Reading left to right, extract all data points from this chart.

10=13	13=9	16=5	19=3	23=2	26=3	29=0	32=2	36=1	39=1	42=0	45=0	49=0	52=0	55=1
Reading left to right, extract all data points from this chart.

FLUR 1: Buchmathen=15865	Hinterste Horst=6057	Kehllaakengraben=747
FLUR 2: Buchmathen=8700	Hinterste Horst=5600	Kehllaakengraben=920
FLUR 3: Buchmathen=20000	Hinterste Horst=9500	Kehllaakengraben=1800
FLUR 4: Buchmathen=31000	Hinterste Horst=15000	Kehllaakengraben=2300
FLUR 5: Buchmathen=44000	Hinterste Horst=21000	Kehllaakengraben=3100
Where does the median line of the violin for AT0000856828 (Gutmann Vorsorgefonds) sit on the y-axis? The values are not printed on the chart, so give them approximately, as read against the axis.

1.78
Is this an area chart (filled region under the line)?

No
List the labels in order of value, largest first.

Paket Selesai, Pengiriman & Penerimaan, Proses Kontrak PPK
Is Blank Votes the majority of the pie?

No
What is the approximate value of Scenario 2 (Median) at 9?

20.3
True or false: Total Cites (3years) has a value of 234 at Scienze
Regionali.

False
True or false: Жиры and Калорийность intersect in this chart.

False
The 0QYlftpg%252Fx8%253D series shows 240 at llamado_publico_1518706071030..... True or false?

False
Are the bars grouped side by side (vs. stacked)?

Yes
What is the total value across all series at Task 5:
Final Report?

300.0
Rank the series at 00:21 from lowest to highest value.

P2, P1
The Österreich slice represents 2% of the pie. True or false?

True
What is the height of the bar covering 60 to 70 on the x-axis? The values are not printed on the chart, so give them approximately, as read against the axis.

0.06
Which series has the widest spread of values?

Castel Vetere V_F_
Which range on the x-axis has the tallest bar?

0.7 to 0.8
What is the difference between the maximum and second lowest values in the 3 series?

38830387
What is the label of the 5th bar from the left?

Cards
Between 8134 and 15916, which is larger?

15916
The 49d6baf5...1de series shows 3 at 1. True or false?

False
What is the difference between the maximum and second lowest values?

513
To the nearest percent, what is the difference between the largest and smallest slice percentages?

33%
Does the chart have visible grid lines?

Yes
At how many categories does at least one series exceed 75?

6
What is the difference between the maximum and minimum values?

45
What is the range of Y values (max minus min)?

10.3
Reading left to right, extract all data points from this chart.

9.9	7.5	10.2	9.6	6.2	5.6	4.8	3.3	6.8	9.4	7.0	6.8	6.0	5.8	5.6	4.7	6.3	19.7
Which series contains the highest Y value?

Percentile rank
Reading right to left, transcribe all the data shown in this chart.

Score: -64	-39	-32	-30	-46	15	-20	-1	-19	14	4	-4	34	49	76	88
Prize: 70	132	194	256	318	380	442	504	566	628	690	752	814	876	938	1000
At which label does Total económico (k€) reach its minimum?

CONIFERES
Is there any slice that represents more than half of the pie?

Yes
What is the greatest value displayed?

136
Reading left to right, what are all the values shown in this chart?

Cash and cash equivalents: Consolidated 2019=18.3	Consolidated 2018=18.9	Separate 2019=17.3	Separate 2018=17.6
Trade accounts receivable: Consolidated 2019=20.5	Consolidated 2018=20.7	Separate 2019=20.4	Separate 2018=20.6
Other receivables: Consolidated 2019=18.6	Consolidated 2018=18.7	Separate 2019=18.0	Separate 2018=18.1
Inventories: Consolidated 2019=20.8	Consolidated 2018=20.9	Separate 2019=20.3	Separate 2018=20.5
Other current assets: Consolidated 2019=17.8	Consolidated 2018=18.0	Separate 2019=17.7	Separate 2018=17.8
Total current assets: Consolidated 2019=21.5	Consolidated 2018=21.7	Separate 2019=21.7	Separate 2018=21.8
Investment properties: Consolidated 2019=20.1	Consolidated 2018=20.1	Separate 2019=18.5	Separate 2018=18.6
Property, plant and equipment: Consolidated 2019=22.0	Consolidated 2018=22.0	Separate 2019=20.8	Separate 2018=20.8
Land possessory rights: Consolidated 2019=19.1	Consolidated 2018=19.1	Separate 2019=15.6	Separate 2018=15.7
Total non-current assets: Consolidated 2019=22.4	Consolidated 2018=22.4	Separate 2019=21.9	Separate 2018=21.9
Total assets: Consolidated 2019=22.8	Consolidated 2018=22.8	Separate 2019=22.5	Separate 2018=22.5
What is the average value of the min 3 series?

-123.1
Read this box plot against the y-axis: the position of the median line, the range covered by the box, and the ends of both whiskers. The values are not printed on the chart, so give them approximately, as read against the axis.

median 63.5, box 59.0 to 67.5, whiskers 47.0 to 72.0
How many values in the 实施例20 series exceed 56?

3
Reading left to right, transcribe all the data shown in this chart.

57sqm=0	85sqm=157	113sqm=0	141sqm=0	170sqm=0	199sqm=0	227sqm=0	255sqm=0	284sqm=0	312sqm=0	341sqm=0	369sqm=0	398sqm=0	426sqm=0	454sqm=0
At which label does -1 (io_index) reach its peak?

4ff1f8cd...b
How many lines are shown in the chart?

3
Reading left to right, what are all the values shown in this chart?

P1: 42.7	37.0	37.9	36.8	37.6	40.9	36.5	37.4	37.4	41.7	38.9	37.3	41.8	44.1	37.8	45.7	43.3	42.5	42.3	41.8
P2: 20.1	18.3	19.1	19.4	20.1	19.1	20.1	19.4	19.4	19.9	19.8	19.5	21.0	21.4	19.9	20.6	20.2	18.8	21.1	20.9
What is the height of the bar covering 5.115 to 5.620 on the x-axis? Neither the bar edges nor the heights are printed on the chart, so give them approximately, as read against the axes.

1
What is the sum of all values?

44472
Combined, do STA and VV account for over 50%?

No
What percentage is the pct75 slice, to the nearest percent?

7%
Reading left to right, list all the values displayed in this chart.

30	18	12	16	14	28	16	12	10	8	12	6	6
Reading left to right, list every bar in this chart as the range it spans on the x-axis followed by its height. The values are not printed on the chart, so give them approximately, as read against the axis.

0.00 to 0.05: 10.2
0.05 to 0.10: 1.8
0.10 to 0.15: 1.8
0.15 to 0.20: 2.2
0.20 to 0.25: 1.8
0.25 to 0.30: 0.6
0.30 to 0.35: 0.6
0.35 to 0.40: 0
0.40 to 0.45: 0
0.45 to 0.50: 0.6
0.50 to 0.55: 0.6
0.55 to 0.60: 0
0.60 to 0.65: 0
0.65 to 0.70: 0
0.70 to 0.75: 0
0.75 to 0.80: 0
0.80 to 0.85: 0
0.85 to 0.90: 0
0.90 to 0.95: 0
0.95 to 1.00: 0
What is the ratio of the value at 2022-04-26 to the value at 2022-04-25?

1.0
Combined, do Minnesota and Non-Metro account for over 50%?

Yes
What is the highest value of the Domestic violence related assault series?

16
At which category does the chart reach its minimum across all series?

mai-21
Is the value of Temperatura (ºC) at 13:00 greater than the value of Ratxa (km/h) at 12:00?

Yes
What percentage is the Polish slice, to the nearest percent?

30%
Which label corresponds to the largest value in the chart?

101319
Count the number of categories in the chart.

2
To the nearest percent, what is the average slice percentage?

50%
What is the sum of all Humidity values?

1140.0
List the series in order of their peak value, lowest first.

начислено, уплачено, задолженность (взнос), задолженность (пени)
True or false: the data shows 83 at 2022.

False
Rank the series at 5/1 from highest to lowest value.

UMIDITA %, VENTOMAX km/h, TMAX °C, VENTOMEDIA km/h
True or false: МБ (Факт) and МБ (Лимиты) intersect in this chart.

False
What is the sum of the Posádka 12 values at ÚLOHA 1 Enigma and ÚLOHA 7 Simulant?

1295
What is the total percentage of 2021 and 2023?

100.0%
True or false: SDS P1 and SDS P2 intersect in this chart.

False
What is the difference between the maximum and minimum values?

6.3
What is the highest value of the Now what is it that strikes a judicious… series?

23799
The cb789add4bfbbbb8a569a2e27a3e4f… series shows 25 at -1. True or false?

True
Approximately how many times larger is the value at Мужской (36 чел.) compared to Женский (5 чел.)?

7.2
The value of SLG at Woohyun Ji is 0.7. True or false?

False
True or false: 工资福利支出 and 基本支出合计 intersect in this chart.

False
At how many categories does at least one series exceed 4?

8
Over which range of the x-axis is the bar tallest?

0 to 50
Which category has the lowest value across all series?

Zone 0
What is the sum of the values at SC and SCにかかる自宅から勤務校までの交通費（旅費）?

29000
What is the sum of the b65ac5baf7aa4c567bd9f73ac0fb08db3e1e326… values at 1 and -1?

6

* * * * *

■ **WRITTEN TASK**
Pull out every line of the records that contains the string "categories", treating uppercase and lowercase letters as different.

■ **REPLY TO THE TASK**
At how many categories does at least one series exceed 75?
Count the number of categories in the chart.
At how many categories does at least one series exceed 4?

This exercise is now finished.